The Quiet Rise of the Employment Equity Amendment Bill

On 20 July 2020, notice was given that the Minister of Employment and Labour intends to introduce the Employment Equity Amendment Bill to the National Assembly in upcoming months. The proposed Bill seeks to amend the Employment Equity Act 55 of 1998 in several significant respects. One such amendment is the introduction of enforceable sectoral numerical goals and targets to ensure equitable representation of designated groups in businesses in certain economic sectors.

These sectoral numerical goals and targets will be introduced by the application of the newly inserted Section 15A. This section allows the Minister to define certain national economic sectors and establish “headcount targets” that must be met by the designated employers in these sectors. The Minister will set these targets by issuing a Draft Notice which outlines the numerical targets for the 6 occupational levels in these businesses. These numerical targets will be identified by taking into consideration particular criteria which will be outlined in yet to be published regulations to the Act. Once the Draft Notice has been published, any interested parties will have 30 days to comment on the notice and voice any concerns they may have regarding the numerical targets to be met. The Minister will consider the submissions made by the public and, thereafter, a Final Notice will be published containing the Minster’s final decisions. How the Bill intends to “enforce” the numerical goals and targets appears to be by way of a system of compliance notices and fines.

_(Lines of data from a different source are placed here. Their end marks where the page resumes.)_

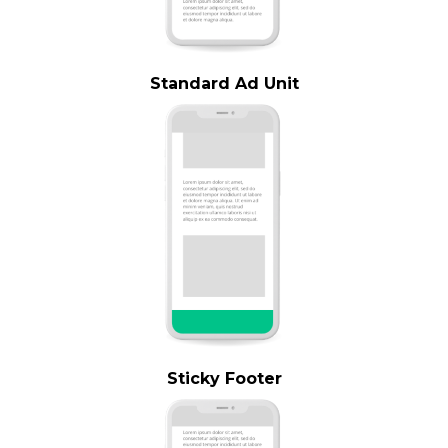
Standard Ad Unit
Sticky Footer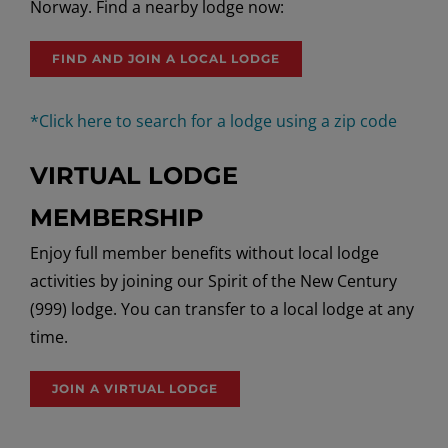
Norway.
Find a nearby lodge now:
FIND AND JOIN A LOCAL LODGE
*Click here to search for a lodge using a zip code
VIRTUAL LODGE
MEMBERSHIP
Enjoy full member benefits without local lodge
activities by joining our Spirit of the New Century
(999) lodge. You can transfer to a local lodge at any
time.
JOIN A VIRTUAL LODGE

Assumedly, the introduction of prescribed numerical targets by the Minister is intended to quicken transformation within the defined economic sectors and to remove the possibility for employers to evade equitable representation by setting low self-imposed goals and targets in their EEA13 Employment Equity Plans. However, it must be noted that the practical implications of this section are far reaching. Should this section be brought into force, employers in the defined economic sectors will no longer set their own numerical targets, in line with the Economically Active Population. Employers in these sectors may be faced with targets which are unattainable, and which do not take into consideration the financial circumstances of individual businesses or the prevailing demographics of the area in which they operate. The Bill provides that the Minister will identify national economic sectors and set numerical targets which ought to be met by employers within these sectors. However, it does not provide for varying demographics amongst South African Provinces.

This amendment appears to be in stark contrast with the policy decisions which should be made in light of the COVID-19 Pandemic. The outbreak, and accompanying Lockdown Regulations, has catalysed a recession in both the National and International Economies. For the foreseeable future it seems highly unlikely that economies will stabilise – undermining the ability of businesses to stay afloat and forcing an upward trajectory in the unemployment rate. Adding further red tape to the operation of business is likely to aggravate what is already a volatile state of affairs. Were these amendments to be fast-tracked, it is highly unlikely that employers will reach these targets – if they make any appointments in upcoming years at all. In light of the serious consequences the Amendment Bill may have for various industries in South Africa, the Notice publishing the Bill has not received the attention it ought to have received. Instead it has faded into obscurity as most businesses, and other social partners, attempt to recover from the ongoing COVID-19 Pandemic. May this have been the intention?